__To-do item__. Copy everything from the beginning of the listing down to the line containing "that I am currently", both included, reproducing each line precisely.

__Data supplied__.
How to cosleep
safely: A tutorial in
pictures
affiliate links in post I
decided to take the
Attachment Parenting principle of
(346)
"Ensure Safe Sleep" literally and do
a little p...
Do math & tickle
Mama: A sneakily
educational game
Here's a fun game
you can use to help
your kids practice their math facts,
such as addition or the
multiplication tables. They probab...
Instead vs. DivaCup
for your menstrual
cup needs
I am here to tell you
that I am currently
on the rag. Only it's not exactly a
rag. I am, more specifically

__Response to the exercise__.
How to cosleep
safely: A tutorial in
pictures
affiliate links in post I
decided to take the
Attachment Parenting principle of
(346)
"Ensure Safe Sleep" literally and do
a little p...
Do math & tickle
Mama: A sneakily
educational game
Here's a fun game
you can use to help
your kids practice their math facts,
such as addition or the
multiplication tables. They probab...
Instead vs. DivaCup
for your menstrual
cup needs
I am here to tell you
that I am currently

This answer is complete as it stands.